There are few poor performances of the concertos. There
are two real miscarries of which to beware. The first is the fascinating
but bloatedly distended Ida Haendel version where an aged Boult was
surely the reason. How sad that Haendel did not record it with Del Mar
or Solti. Haendel's BBCSO/Rozhdestvensky concert performance was issued
on the BBC IMP series but sadly I missed this disc (can anyone oblige
me with a CDR?). The second is the lauded EMI recording - the later
Menuhin recording with Boult which, while praised to the skies in most
quarters, has always sent me yawning away. Zukerman and Barenboim are
well matched with imaginative and generous-hearted coups flowing and
tumbling one after the other. The
soloist is sweet-toned without becoming treacly seeming at times to
point up the relationship of this big-hearted tender and impulsive concerto
with the Dvořák and the Brahms. This would serve as a fine library
version of the concerto although once the bug has bitten you
must hear Sammons, Oistrakh, Accardo, Bean (surely to be reissued on
CFP?) and Heifetz (possibly my favourite version but favour keeps shifting
in this company).
This concert recording of the Cello Concerto is seen
by many as an eccentric choice yet it is probably my favourite overall.
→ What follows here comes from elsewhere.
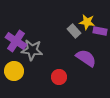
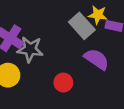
gray rectangle: (74, 31) -> (82, 26), size x1.5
It was set down late in Dupré's career assembled from two concerts
in Philadelphia in 1970. It is often compared unfavourably with the
fine but not unchallengeable Dupré EMI studio version with the
LSO and Barbirolli. Sony and before them CBS were well advised to hold
this version in their live retail catalogues. It is a special event;
as special in my view as Beecham in Sibelius 2 (live at the RFH in 1954)
and as Mravinsky in Sibelius 7 in Moscow in 1965. Dupré draws
smouldering and smoking tone from her instrument. Barenboim leads the
Philadelphia in a grand age interpretation only impaired somewhat by
the odd cough and the imperfect detailing of a concert recording. Listen,
and listen in awe, to Dupré's hell-bent accuracy and quicksilver
skitter through the allegro molto (tr 17). This recording is
one of the best kept secrets in the catalogue - seek it out.
Brief and very generalised notes by Jackson Braider.
No mention of the specific works. Neatly packaged in a single-width
double-hinged case. Generous to perfection.